In contrast, when it comes to identifying when a baby is actually having a seizure, the algorithm was clearly better, whether the baby was having a few short seizures, or prolonged or repeated episodes.
Overall, the sensitivity for detection of individual seizures was 66% with the algorithm and 45% without, a difference of 21% (95% intervals 3.6-37%). Some babies in each group who never had a seizure were nevertheless treated with an anticonvulsant (10% vs 4%).
The authors also noted that the algorithm had a bigger impact at weekends compared to weekdays. 17% improvement in seizure detection on weekdays, and a 37% difference during the weekend.
This certainly looks more useful than previous seizure detection algorithms which are used in newborns but were initially designed for adults. According to a statement in the “research in context” box, the ANSeR system did not lead to more anticonvulsants being given, but I can’t find anything in the results about that. They note that there were some babies in each group who received seizure medication they may not have needed.

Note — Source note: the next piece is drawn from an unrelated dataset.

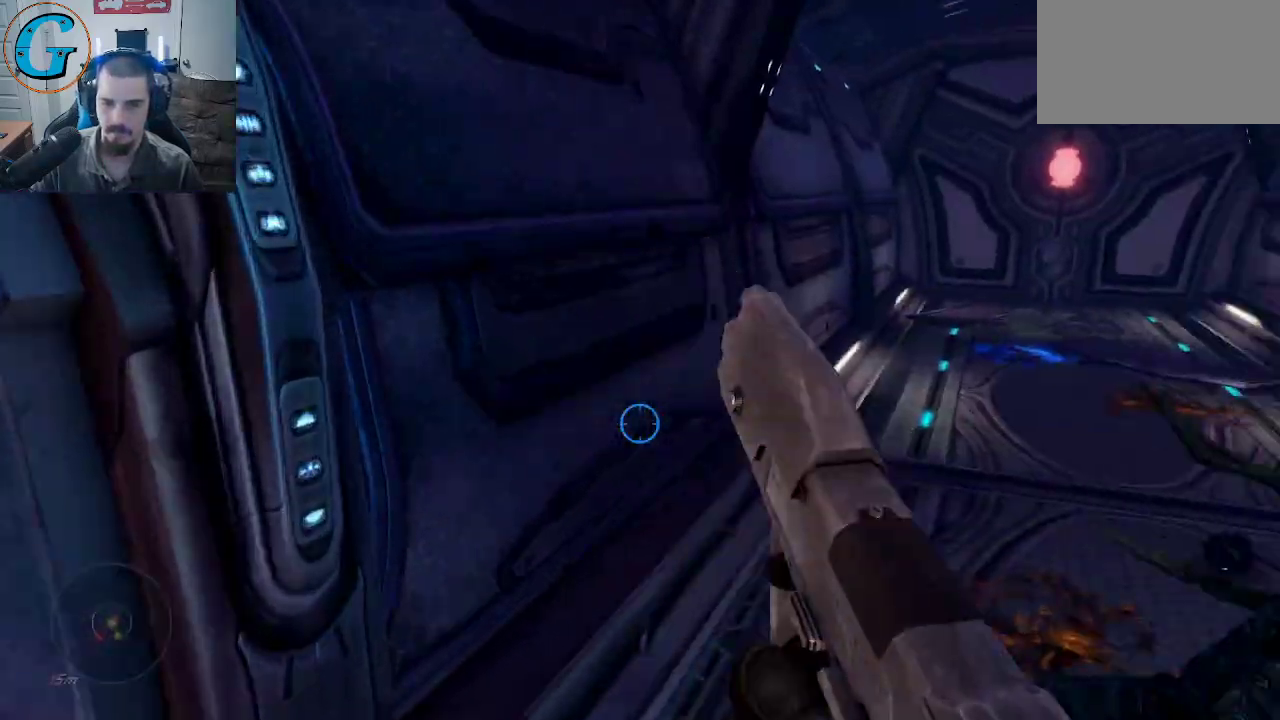
{"keys": [], "mouse": [], "mouse_move": "up", "events": [[17, "q", "up"], [100, "q", "down"], [250, "q", "up"], [300, "q", "down"], [300, "w", "up"], [434, "q", "up"]]}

No significant differences were found between the groups regarding the secondary outcomes of seizure characteristics (total seizure burden, maximum hourly seizure burden, and median seizure duration) and percentage of neonates with seizures given at least one inappropriate antiseizure medication (37·5% [95% CI 25·0 to 56·3] vs 31·6% [21·1 to 47·4]; difference 5·9% [–14·0 to 26·3]).
I was hoping that this trial would show that the ANSeR system would efficiently discriminate between infants with and without seizures, allowing much better targetting of anticonvulsants. Unfortunately, that did not happen. It does, on the other hand, allow much better detection of individual episodes. Widespread use of the system would likely, therefore, lead to more seizures being appropriately detected. I presume there will be a publication about how the administration of anticonvulsants was affected, in much more detail than just the proportion of babies who received drugs they did not necessarily need. It would interesting to see whether doses were escalated, and second anticonvulsants added, more appropriately in the algorithm group than the controls. Whether the use of this system will lead to better long term outcomes remains to be seen, but is apparently being investigated by follow up of this cohort.